Penelitian Komunikasi Terapan: Merancang Proposal Penelitian
Pada mata kuliah ini, saya dituntut untuk memahami lebih jauh tentang metode penelitian komunikasi. Langkah awal adalah memilih topik penelitian yang relevan dan menarik. Setelah banyak berdiskusi dengan dosen dan membaca berbagai referensi, saya memutuskan untuk meneliti pengaruh penggunaan media sosial terhadap pola komunikasi remaja. Topik ini terasa sangat dekat dengan kehidupan sehari-hari dan memiliki banyak dimensi untuk digali.

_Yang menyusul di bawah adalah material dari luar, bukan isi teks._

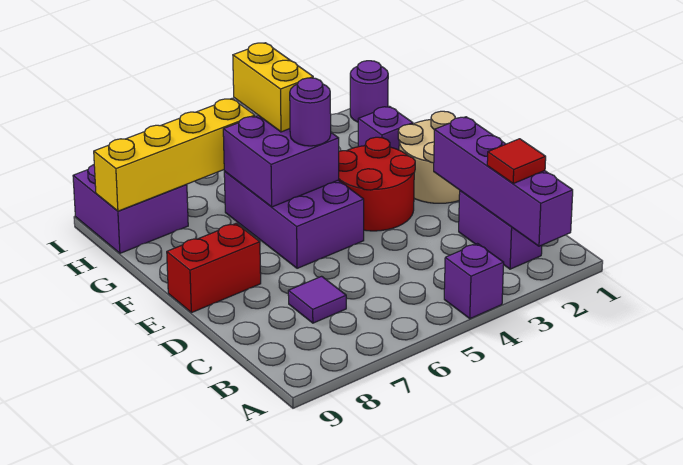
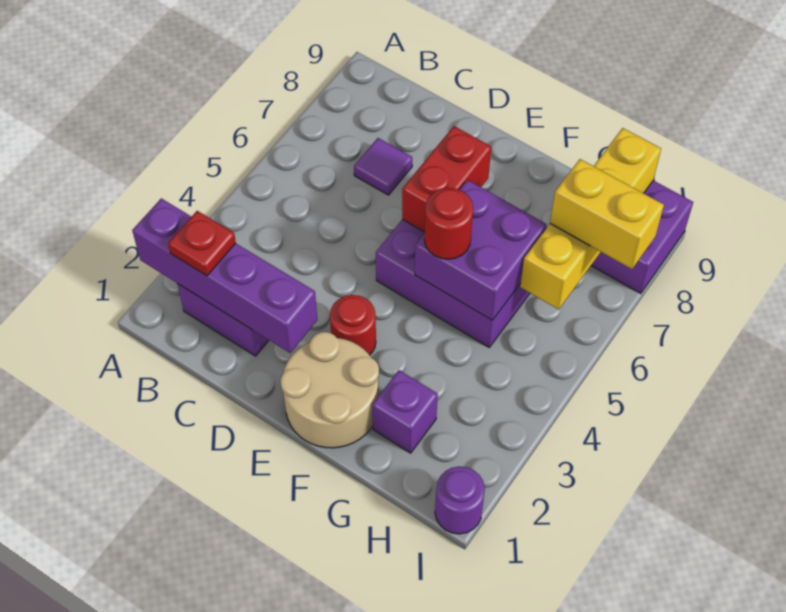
purple 1x1 brick [444,244,504,319] -> none
red 1x1 tile [487,139,546,184] -> red 1x1 plate [168,211,236,276]
red 2x2 round brick [339,137,415,231] -> red 1x1 round brick [330,295,376,355]
red 1x2 brick [167,223,261,313] -> red 1x2 brick moved to [402,126,491,232]
purple 1x1 round brick [290,78,331,146] -> red 1x1 round brick [424,188,473,259]
yellow 1x2 brick [233,43,313,132] -> yellow 1x2 brick moved to [550,159,664,269]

Menyusun proposal penelitian dimulai dengan Bab 1, yaitu Pendahuluan. Bab ini mencakup latar belakang masalah, rumusan masalah, tujuan penelitian, dan manfaat penelitian. Tantangan utama di bagian ini adalah menggambarkan masalah secara spesifik dan relevan dengan kajian komunikasi. Setelah itu, saya melanjutkan ke Bab 2, yaitu Kajian Pustaka. Di sinilah saya harus merujuk berbagai jurnal dan buku untuk mendukung argumen saya. Proses mencari referensi yang kredibel dan memahami teori-teori komunikasi menjadi pengalaman yang melelahkan tetapi memperkaya wawasan saya.
Bab 3, yaitu Metode Penelitian, menjadi bagian yang cukup teknis. Saya harus menentukan pendekatan penelitian, teknik pengumpulan data, hingga metode analisis data yang sesuai. Bagian ini mengajarkan saya untuk berpikir secara sistematis dan mempertimbangkan setiap detail agar penelitian nantinya dapat dijalankan dengan baik. Penyusunan proposal ini bukan hanya sekadar tugas, tetapi juga latihan persiapan menghadapi skripsi di semester berikutnya.